* READING TEXT
---------------
Taking a look at the great 'Eddie' (Pt 2)
The Most Honourable Edward Philip George Seaga, ON, PC, BA, LLD (Hon), aka 'Eddie' to his former constituents and most of his fellow countrymen, is a very private person.
Prime minister of Jamaica from 1980 to 1989 and now a Distinguished Fellow of the University of the The West Indies, recognised when he set about writing his autobiography in July 2005 what mattered most in his life were the major developments in Jamaican history with which he was associated in his 45 years in politics so, by his own admission, the autobiography is historical in nature.
But readers might want to know more about his personal life, early years, character, and interaction with those close to him. I came right out and asked if his reputation for being a bit of a 'cold fish' was from an abundance of self-confidence that could be perceived as arrogance? Or was he very shy? Without taking offense, he replied: "There was no arrogance in it but I'm not easy to converse with because I don't like small talk. I can't do small talk. If I'm with someone who does small talk, I let them do the talking and I'm so happy that they do because then I don't have to bother. I'm just not a good person at that. I'm more of a conversationalist when it comes to serious issues. So people see me as being withdrawn and, of course, I am withdrawn in that respect but if I'm with people who are like myself, serious, or involved in something that is serious, then I'm far from being a cold fish. Far from it." He gave a self-deprecating, witty and warm speech at the launch in 2009 of the Institute of Jamaica's Jamaica Journal issue dedicated to him as the founder of the magazine. He spoke about his student days, so I asked about his parents. His father, a Wolmers' School graduate, was born of Lebanese parents while his mother was of Scottish, Indian and Creole-Jamaican heritage. Seaga's own parents had five children, one son and four daughters but the twins, Pat and Pam, were born when Eddie was 15, soon to leave for Harvard, so he grew up as a child with just his two sisters, Fay and Jean. A student at Blake Preparatory School, he stayed in Kingston when he was nine to 10 while the family moved to Montego Bay where his father was involved in running two shops for the Hanna group. Though he shared few activities with his father, only occasionally sailing with him in Montego Bay, Seaga learned to shoot as a teenager and remembers:
"The family was very strong on hunting, bird shooting. That's the time of the year when we all got together and go out as a group. That happens with a lot of families because that's when you get the smaller ones and the bigger ones together."
Of his father, he continued: "I guess we were there for each other but didn't share too much of the same activities. I never really had the type of childhood in which there was a lot of conversation flowing with my parents. My areas of interest were from the beginning somewhat different from theirs. And that would reduce a lot of what you would normally want to talk about. I wasn't too entertainment oriented. I was more purposeful in the things that I wanted to do and the interests that I had. I read a lot. I played a lot of games. I actually represented Wolmers in five different sports. These were things that didn't necessarily draw parental attention. I never got into trouble except one time I took the car out when I thought I could drive and hit a cement barrier that was sheltering the road from a little gully. The front wheel hit it and broke the tie-rod under the car. We had to leave it there, call my parents and my father was quite angry about it. But that's about the only notable thing I can think of I did that was against his will. But his response to that was to take me to get a driver's licence the next week."
---------------
* EXERCISE INPUTS
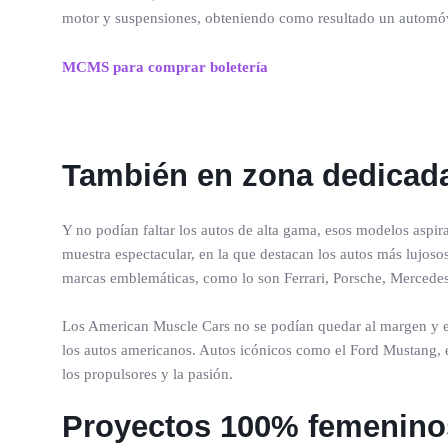
motor y suspensiones, obteniendo como resultado un automó
MCMS para comprar boletería
También en zona dedicada
Y no podían faltar los autos de alta gama, esos modelos aspi
muestra espectacular, en la que destacan los autos más lujo
marcas emblemáticas, como lo son Ferrari, Porsche, Mercede
Los American Muscle Cars no se podían quedar al margen y 
los autos americanos. Autos icónicos como el Ford Mustang, e
los propulsores y la pasión.
Proyectos 100% femenino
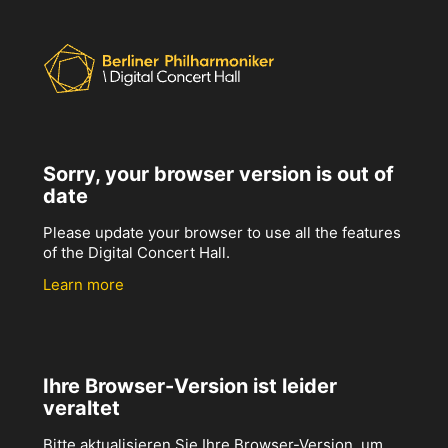
Sorry, your browser version is out of
date
Please update your browser to use all the features
of the Digital Concert Hall.
Learn more
Ihre Browser-Version ist leider
veraltet
Bitte aktualisieren Sie Ihre Browser-Version, um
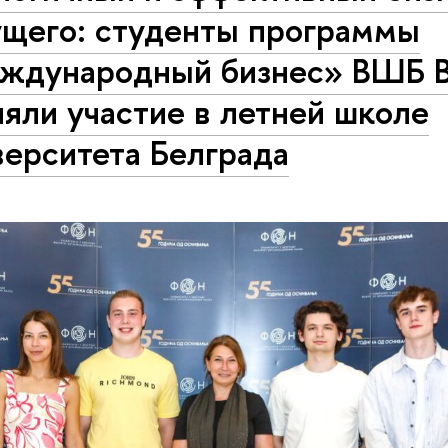
ущего: студенты программы
ждународный бизнес» ВШБ
яли участие в летней школе
верситета Белграда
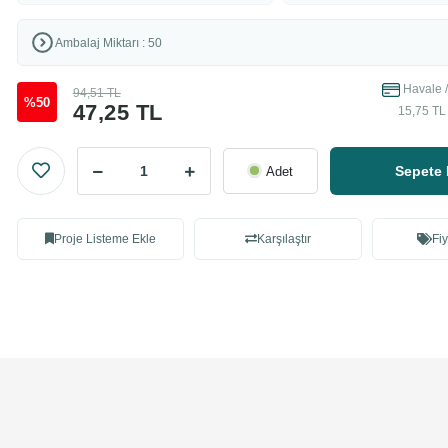
Ambalaj Miktarı : 50
Havale /
94,51 TL
%50
47,25 TL
15,75 TL 
Sepete 
Adet
Proje Listeme Ekle
Karşılaştır
Fiy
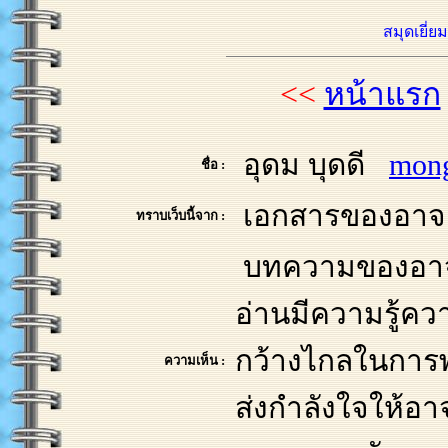
สมุดเยี่ย
<<
หน้าแรก
อุดม บุดดี
mon
ชื่อ :
เอกสารของอาจา
ทราบเว็บนี้จาก :
บทความของอาจารย
อ่านมีความรู้ควา
กว้างไกลในการ
ความเห็น :
ส่งกำลังใจให้อ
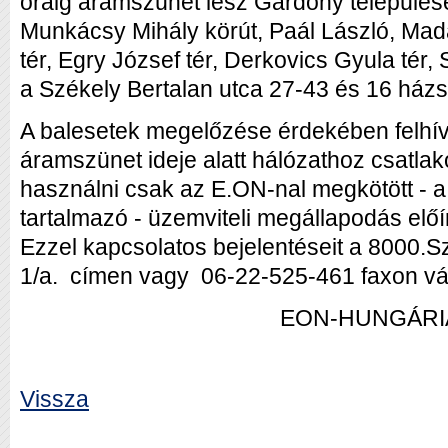
óráig áramszünet lesz Gárdony településen
Munkácsy Mihály körút, Paál László, Mada
tér, Egry József tér, Derkovics Gyula tér, 
a Székely Bertalan utca 27-43 és 16 ház
A balesetek megelőzése érdekében felhívj
áramszünet ideje alatt hálózathoz csatlako
használni csak az E.ON-nal megkötött - a l
tartalmazó - üzemviteli megállapodás előí
Ezzel kapcsolatos bejelentéseit a 8000.Sz
1/a. címen vagy 06-22-525-461 faxon vá
EON-HUNGÁRI
Vissza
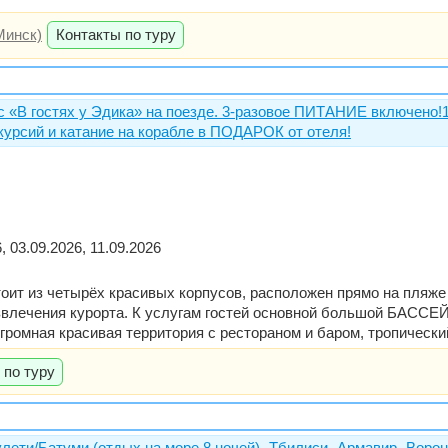
Минск)
Контакты по туру
с «В гостях у Эдика» на поезде. 3-разовое ПИТАНИЕ включено!
курсий и катание на корабле в ПОДАРОК от отеля!
, 03.09.2026, 11.09.2026
ит из четырёх красивых корпусов, расположен прямо на пляже и
звлечения курорта. К услугам гостей основной большой БАССЕЙ
ромная красивая территория с рестораном и баром, тропически
 по туру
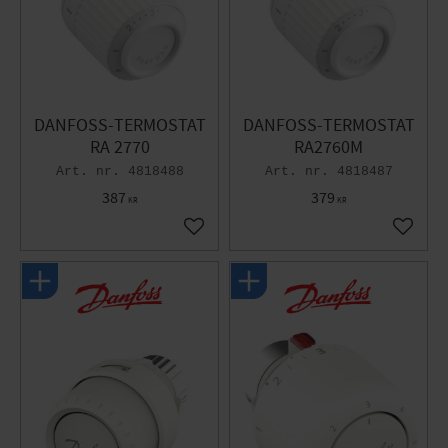
DANFOSS-TERMOSTAT
DANFOSS-TERMOSTAT
RA 2770
RA2760M
4818488
4818487
387
379
KR
KR
Gem som favorit
Gem so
---------------
* REQUIRED TASKS
(1) Copy the records word for word, from their first line through the line that contains "Proyectos 100% femenino", and leave out the pictures.
(2) Continue the profile of Edward Seaga from the point where it stops.

* ANSWERS TO THE TASKS
(1)
motor y suspensiones, obteniendo como resultado un automó
MCMS para comprar boletería
También en zona dedicada
Y no podían faltar los autos de alta gama, esos modelos aspi
muestra espectacular, en la que destacan los autos más lujo
marcas emblemáticas, como lo son Ferrari, Porsche, Mercede
Los American Muscle Cars no se podían quedar al margen y 
los autos americanos. Autos icónicos como el Ford Mustang, e
los propulsores y la pasión.
Proyectos 100% femenino

(2)
A very young Edward Seaga
On the political scene it was always mentioned that Seaga was "Lebanese". Have race relations changed in Jamaica since he was a young man? He responded: "Most definitely for everyone. We all remember the time when only certain types of people could work in banks and other types of establishments. Those barriers are now gone. We can remember the same sort of barriers that existed in schools that admitted only certain types of children from particular backgrounds. Those days have gone. You just don't have the same type of tension, the same type of recognition of race as a factor today as you had in those days."
It was rumoured that the Lebanese side of his family was not happy when he married Marie Elizabeth Constantine, Miss Jamaica 1964.
"I wouldn't say they were not happy," he replied. "I was the firstborn of that entire family, not just my family but my father's brothers. I was brought up, in a sense, as the choice grandchild because of the fact that I was firstborn.
Because I had made a success of my upbringing, and had gone to a prestigious university, it was expected of me that I was going to become someone whose career reflected that prestige and that in marrying I would have married someone with a professional background. That was really the objection. It wasn't a colour objection or a race objection, but that I had not selected someone who had a doctor's or a lawyer's pedigree behind them.
But it didn't turn out to be a mistake because Mitsy was, in every respect, someone who very much measured up to the status that she eventually adopted when she became the wife of a prime minister."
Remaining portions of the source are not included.